Single-Path Results for Context-Free Path Queries

To evaluate path queries, one typically resorts to the relational semantics in which node pairs (m, n) are returned that are connected by a path of interest. A popular way to specify paths of interest is by the labeling of the edges of the path, e.g., by specifying languages of allowed labeling. Unfortunately, this relational semantics provides little insight in how node pairs (m, n) are obtained. To improve on this, we propose the single-path semantics, in which path queries are answered by minimal-length paths between such node-pairs.

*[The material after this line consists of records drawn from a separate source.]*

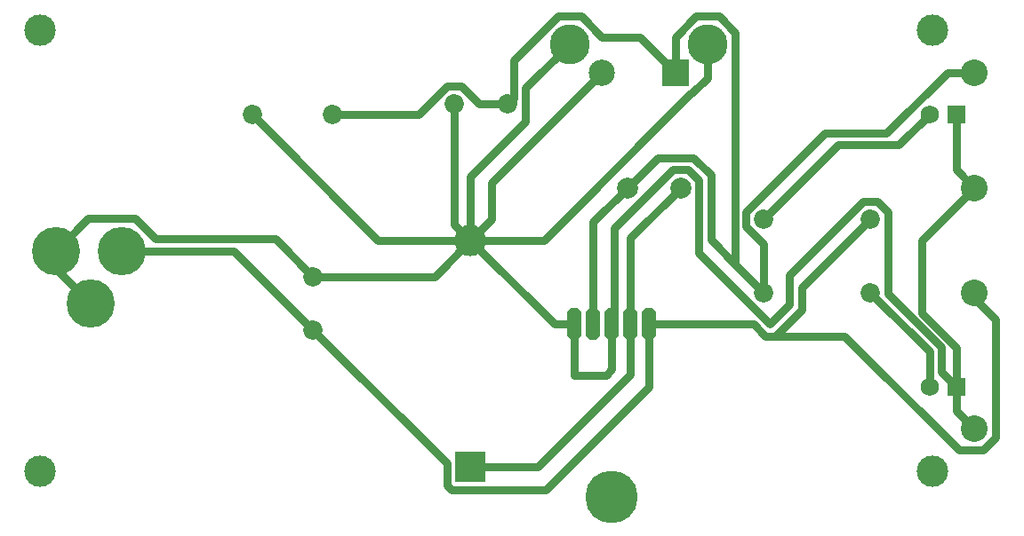
<source format=gbr>
%FSLAX42Y42*%
%MOMM*%
G71*
G01*
G75*
G04 Layer_Physical_Order=2*
G04 Layer_Color=16711680*
%ADD10C,3.00*%
%ADD11C,2.54*%
%ADD12C,1.85*%
%ADD13C,2.00*%
%ADD14C,4.60*%
%ADD15C,2.50*%
%ADD16R,2.50X2.50*%
%ADD17C,3.80*%
%ADD18R,3.00X3.00*%
%ADD19C,1.85*%
%ADD20C,1.75*%
%ADD21R,1.75X1.75*%
%ADD22C,5.00*%
G04:AMPARAMS|DCode=23|XSize=1.3mm|YSize=3mm|CornerRadius=0mm|HoleSize=0mm|Usage=FLASHONLY|Rotation=180.000|XOffset=0mm|YOffset=0mm|HoleType=Round|Shape=Octagon|*
%AMOCTAGOND23*
4,1,8,0.33,-1.50,-0.33,-1.50,-0.65,-1.18,-0.65,1.18,-0.33,1.50,0.33,1.50,0.65,1.18,0.65,-1.18,0.33,-1.50,0.0*
%
%ADD23OCTAGOND23*%

%ADD24C,0.75*%
D10*
X8900Y800D02*
D03*
Y5000D02*
D03*
X400D02*
D03*
Y800D02*
D03*
X4500Y3000D02*
D03*
D11*
X9300Y1200D02*
D03*
Y4600D02*
D03*
Y3500D02*
D03*
Y2500D02*
D03*
D12*
X8308Y3200D02*
D03*
X7292D02*
D03*
Y2500D02*
D03*
X8308D02*
D03*
X4854Y4300D02*
D03*
X4346D02*
D03*
X3000Y2146D02*
D03*
Y2654D02*
D03*
D13*
X5992Y3500D02*
D03*
X6500D02*
D03*
D14*
X550Y2900D02*
D03*
X1180Y2900D02*
D03*
X880Y2400D02*
D03*
D15*
X5750Y4601D02*
D03*
D16*
X6450Y4601D02*
D03*
D17*
X6757Y4872D02*
D03*
X5443D02*
D03*
D18*
X4500Y841D02*
D03*
D19*
X3181Y4200D02*
D03*
X2419D02*
D03*
D20*
X8873Y1600D02*
D03*
Y4200D02*
D03*
D21*
X9127Y1600D02*
D03*
Y4200D02*
D03*
D22*
X5844Y550D02*
D03*
D23*
X5489Y2200D02*
D03*
X5667D02*
D03*
X5844D02*
D03*
X6022D02*
D03*
X6200D02*
D03*
D24*
X9127Y1600D02*
Y1973D01*
X8800Y2300D02*
X9127Y1973D01*
X8800Y2300D02*
Y3000D01*
X9127Y1373D02*
X9300Y1200D01*
X9127Y1373D02*
Y1600D01*
Y3673D02*
X9300Y3500D01*
X9127Y3673D02*
Y4200D01*
X550Y2900D02*
X856Y3206D01*
X2641Y3013D02*
X3000Y2654D01*
X1499Y3013D02*
X2641D01*
X1307Y3206D02*
X1499Y3013D01*
X856Y3206D02*
X1307D01*
X550Y2730D02*
Y2900D01*
Y2730D02*
X880Y2400D01*
X5300Y2200D02*
X5489D01*
X4500Y3000D02*
X5300Y2200D01*
X5200Y3000D02*
X6600Y4401D01*
X6606D01*
X6757Y4551D01*
Y4872D01*
X9042Y4600D02*
X9300D01*
X8463Y4021D02*
X9042Y4600D01*
X9149Y998D02*
X9384D01*
X8060Y2087D02*
X9149Y998D01*
X7401Y2087D02*
X8060D01*
X6200Y2200D02*
X7195D01*
X7308Y2087D01*
X7401D01*
X7653Y2339D01*
Y2545D01*
X8308Y3200D01*
X7292Y2500D02*
Y2962D01*
X7124Y3130D02*
X7292Y2962D01*
X7124Y3130D02*
Y3270D01*
X7875Y4021D01*
X8463D01*
X5844Y1767D02*
Y2200D01*
X5789Y1711D02*
X5844Y1767D01*
X5489Y1711D02*
X5789D01*
X5489D02*
Y2200D01*
X4500Y3000D02*
X5200D01*
X8800D02*
X9300Y3500D01*
X8476Y2492D02*
X8986Y1982D01*
X9300Y2446D02*
Y2500D01*
Y2446D02*
X9503Y2244D01*
Y1116D02*
Y2244D01*
X9384Y998D02*
X9503Y1116D01*
X9300Y4600D02*
Y4670D01*
X8986Y1741D02*
X9127Y1600D01*
X8986Y1741D02*
Y1982D01*
X8476Y2492D02*
Y3270D01*
X8378Y3368D02*
X8476Y3270D01*
X8238Y3368D02*
X8378D01*
X7540Y2670D02*
X8238Y3368D01*
X7540Y2386D02*
Y2670D01*
X7354Y2200D02*
X7540Y2386D01*
X8581Y3908D02*
X8873Y4200D01*
X8000Y3908D02*
X8581D01*
X7292Y3200D02*
X8000Y3908D01*
X6111Y4940D02*
X6450Y4601D01*
X5750Y4940D02*
X6111D01*
X5553Y5138D02*
X5750Y4940D01*
X5333Y5138D02*
X5553D01*
X4909Y4713D02*
X5333Y5138D01*
X4909Y4355D02*
Y4713D01*
X4854Y4300D02*
X4909Y4355D01*
X6281Y3788D02*
X6619D01*
X5992Y3500D02*
X6281Y3788D01*
X6022Y1722D02*
Y2200D01*
X5141Y841D02*
X6022Y1722D01*
X4500Y841D02*
X5141D01*
X4319Y616D02*
X5215D01*
X6200Y1600D01*
Y2200D01*
X6022D02*
Y3022D01*
X7022Y2769D02*
X7292Y2500D01*
X6789Y3003D02*
X7022Y2769D01*
X6789Y3003D02*
Y3620D01*
X6619Y3788D02*
X6789Y3620D01*
X8308Y2500D02*
X8873Y1935D01*
Y1600D02*
Y1935D01*
X3000Y2654D02*
X4154D01*
X4500Y3000D01*
X2419Y4200D02*
X3619Y3000D01*
X4500D01*
X5022Y4451D02*
X5443Y4872D01*
X5022Y4132D02*
Y4451D01*
X4500Y3610D02*
X5022Y4132D01*
X4500Y3000D02*
Y3610D01*
X4346Y3154D02*
Y4300D01*
X4700Y3551D02*
X5750Y4601D01*
X4700Y3200D02*
Y3551D01*
X4500Y3000D02*
X4700Y3200D01*
X4346Y3154D02*
X4500Y3000D01*
X1180Y2900D02*
X2246D01*
X3000Y2146D01*
X3181Y4200D02*
X4008D01*
X4276Y4468D01*
X4416D01*
X4584Y4300D01*
X4854D01*
X6450Y4601D02*
Y4940D01*
X6647Y5138D01*
X6867D01*
X7022Y4982D01*
Y2769D02*
Y4982D01*
X5667Y2200D02*
Y3175D01*
X5992Y3500D01*
X6022Y3022D02*
X6500Y3500D01*
X4274Y660D02*
X4319Y616D01*
X4274Y660D02*
Y872D01*
X3000Y2146D02*
X4274Y872D01*
X5872Y2227D02*
Y3120D01*
X6427Y3676D01*
X6573D01*
X6675Y3573D01*
Y2879D02*
Y3573D01*
Y2879D02*
X7354Y2200D01*
M02*

</source>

Our implementation of query evaluation using the single-path semantics allows one to evaluate context-free path queries. Furthermore, the underlying algorithms can also be used to efficiently determine the shortest strings in a context-free grammar. Our implementation is in C++14 and is tested using two modern C++ compiler, namely the Microsoft Visual C++ compiler and the GNU g++ compiler. We have one external dependency, namely the Fibonacci Heap implementation of the Boost library. The implementation is available for public use under the BSD-license (license details included in the source files).

Project Files and Related Publications

  1. The implementation of the single-path semantics for context-free path queries. source code (.zip).
    Full implementation of the single-path semantics, of the experiments, and of supporting tooling. Also included are dataset generators in accordance with the experiments and the raw experimental results. The source code contains step-by-step instructions to compile and use the code using either G++ or Microsoft Visual C++.
  2. LSGDA 2020.
    Explaining results of path queries on graphs. Jelle Hellings. (2020). In: Software Foundations for Data Interoperability and Large Scale Graph Data Analytics, 84-98. Springer. DOI: 10.1007/978-3-030-61133-0_7.
    author copy, technical report, slides.
    Video Presentation

    Many graph query languages use, at their core, path queries that yield node pairs that are connected by a path of interest. For the end-user, such node pairs only give limited insight as to why this query result is obtained, as the pair does not directly identify the underlying path of interest. To address this limitation of path queries, we propose the single-path semantics, which evaluates path queries to, for each node pair (m,n), a single path from m to n satisfying the conditions of the query. To put our proposal in practice, we provide an efficient algorithm for evaluating context-free path queries, a particular powerful type of path queries, using the single-path semantics. Additionally, we perform a short evaluation of our techniques that shows that the single-path semantics is practically feasible, even when query results grow large.

  3. ICDT 2014.
    Conjunctive context-free path queries. Jelle Hellings. (2014). In: Proceedings of the 17th International Conference on Database Theory (ICDT), 119-130. DOI: 10.5441/002/icdt.2014.15.
    author copy, slides.

    In graph query languages, regular expressions are commonly used to specify the labeling of paths. A natural step in increasing the expressive power of these query languages is replacing regular expressions by context-free grammars. With the Conjunctive Context-Free Path Queries (CCFPQ) we introduce such a language based on the well-known Conjunctive Regular Path Queries (CRPQ).

    First, we show that query evaluation of CCFPQ has polynomial time data complexity. Secondly, we look at the generalization of regular expressions, as used in CRPQ, to regular relations and show how similar generalizations can be applied to context-free grammars, as used in CCFPQ. Thirdly, we investigate the relations between the expressive power of CRPQ, CCFPQ, and their generalizations. In several cases we show that replacing regular expressions by context-free grammars does increase expressive power. Finally, we look at including context-free grammars in more powerful logics than conjunctive queries. We do so by adding negation and provide expressivity relations between the obtained languages.